Rasouliyan L, Plana E, Martinez D, Aguado J, Ziemiecki R. The missing data problem: using propensity scores to estimate non-randomised treatment effects with missing covariate data. Poster presented at the ISPOR 21st Annual European Congress; November 13, 2018. Barcelona, Spain.

OBJECTIVES: The objective of this research is to evaluate the performance of various propensity score (PS)-based methods to estimate non-randomised treatment effects in the presence of missing covariate data.

METHODS: Patient-level data were simulated based on a published observational cohort study of overactive bladder disease. The incidence of cardiovascular (CV) mortality was evaluated in two non-randomised treatment cohorts (Treatments A and B). Patient covariates of interest included demographic, lifestyle, comorbidity, and CV history variables. Smoking status and CV history covariates were set to missing at random (MAR) depending on cohort entry year in 5%, 10%, and 20% of patients. For each MAR scenario, the incidence rate ratio (IRR) of CV mortality comparing Treatment B to A was estimated with the following PS methods: (1) using only patients with non-missing covariate data; (2) using multiple imputation (MI); and (3) generating the PS model using only covariates with fully complete data, then adjusting for remaining covariates in the model in conjunction with MI.

By design, crude and true IRR values were 3.00 and 1.80, respectively.

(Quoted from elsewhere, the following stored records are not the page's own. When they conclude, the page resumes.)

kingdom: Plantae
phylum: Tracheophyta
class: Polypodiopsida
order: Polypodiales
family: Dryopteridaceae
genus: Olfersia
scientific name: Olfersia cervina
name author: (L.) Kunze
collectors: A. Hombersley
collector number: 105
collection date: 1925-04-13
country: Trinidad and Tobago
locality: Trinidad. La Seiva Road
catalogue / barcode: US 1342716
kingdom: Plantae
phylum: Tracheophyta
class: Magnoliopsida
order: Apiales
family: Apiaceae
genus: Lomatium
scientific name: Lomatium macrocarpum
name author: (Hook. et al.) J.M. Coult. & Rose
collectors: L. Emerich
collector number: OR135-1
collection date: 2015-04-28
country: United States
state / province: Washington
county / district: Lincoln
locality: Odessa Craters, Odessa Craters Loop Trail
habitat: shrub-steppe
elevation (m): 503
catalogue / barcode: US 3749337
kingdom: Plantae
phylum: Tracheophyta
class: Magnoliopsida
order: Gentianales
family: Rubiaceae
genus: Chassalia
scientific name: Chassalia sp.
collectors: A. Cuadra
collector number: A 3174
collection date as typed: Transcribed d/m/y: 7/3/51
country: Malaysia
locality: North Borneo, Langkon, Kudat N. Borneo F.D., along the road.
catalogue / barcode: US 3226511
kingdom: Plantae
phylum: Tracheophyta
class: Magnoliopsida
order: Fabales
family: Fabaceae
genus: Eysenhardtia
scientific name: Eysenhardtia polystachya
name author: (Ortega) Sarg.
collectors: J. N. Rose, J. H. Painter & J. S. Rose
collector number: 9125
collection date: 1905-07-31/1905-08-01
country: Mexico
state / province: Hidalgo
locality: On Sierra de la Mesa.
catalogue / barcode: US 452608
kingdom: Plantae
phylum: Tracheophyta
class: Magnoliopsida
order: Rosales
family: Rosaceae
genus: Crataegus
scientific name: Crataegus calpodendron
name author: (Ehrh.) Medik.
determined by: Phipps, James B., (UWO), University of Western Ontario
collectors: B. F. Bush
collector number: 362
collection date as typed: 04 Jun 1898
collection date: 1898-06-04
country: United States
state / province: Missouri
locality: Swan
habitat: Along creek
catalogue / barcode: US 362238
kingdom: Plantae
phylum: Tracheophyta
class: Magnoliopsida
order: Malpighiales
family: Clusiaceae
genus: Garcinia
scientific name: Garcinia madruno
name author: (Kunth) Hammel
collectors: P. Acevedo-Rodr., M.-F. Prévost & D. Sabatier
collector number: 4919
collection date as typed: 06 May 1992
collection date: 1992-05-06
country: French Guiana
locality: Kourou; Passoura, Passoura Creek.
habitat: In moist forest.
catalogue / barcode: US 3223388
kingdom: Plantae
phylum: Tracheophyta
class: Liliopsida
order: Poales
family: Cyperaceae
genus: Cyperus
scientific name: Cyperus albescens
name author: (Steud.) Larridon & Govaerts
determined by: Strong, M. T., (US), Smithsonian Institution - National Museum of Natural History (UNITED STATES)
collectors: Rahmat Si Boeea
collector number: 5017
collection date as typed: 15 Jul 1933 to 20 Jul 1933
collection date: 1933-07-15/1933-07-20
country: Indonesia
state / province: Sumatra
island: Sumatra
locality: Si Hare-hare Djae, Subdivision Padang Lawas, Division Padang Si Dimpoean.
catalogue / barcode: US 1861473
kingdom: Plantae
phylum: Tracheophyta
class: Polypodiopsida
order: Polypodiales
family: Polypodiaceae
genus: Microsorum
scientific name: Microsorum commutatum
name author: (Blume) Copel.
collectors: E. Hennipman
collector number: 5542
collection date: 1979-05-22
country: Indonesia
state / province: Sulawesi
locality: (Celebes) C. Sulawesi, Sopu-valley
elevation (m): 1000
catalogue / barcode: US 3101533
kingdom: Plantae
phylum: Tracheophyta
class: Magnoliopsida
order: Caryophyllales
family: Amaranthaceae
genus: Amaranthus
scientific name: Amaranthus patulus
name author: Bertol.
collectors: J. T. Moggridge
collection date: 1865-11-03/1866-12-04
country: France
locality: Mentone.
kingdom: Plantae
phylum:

With complete covariate information, PS stratification methods after trimming yielded an IRR point estimate of 2.04. For the 5%, 10%, and 20% MAR scenarios, respectively, IRR point estimates were as follows: 2.07, 2.02, and 1.99 using Method 1; 2.06, 2.03, and 1.94 using Method 2; and 1.96, 1.94, and 1.85 using Method 3. Relative bias in coefficient estimates ranged from 4.2% (Method 3, 20% missing) to 23.7% (Method 1, 5% missing).

CONCLUSIONS: In this simulation, Methods 1 and 3 yielded the most and least biased IRR point estimates, respectively, across most evaluated MAR scenarios. All PS methods tended to produce more accurate estimates when more data were missing. More research is needed to understand the usefulness and performance of each PS method in specific situations.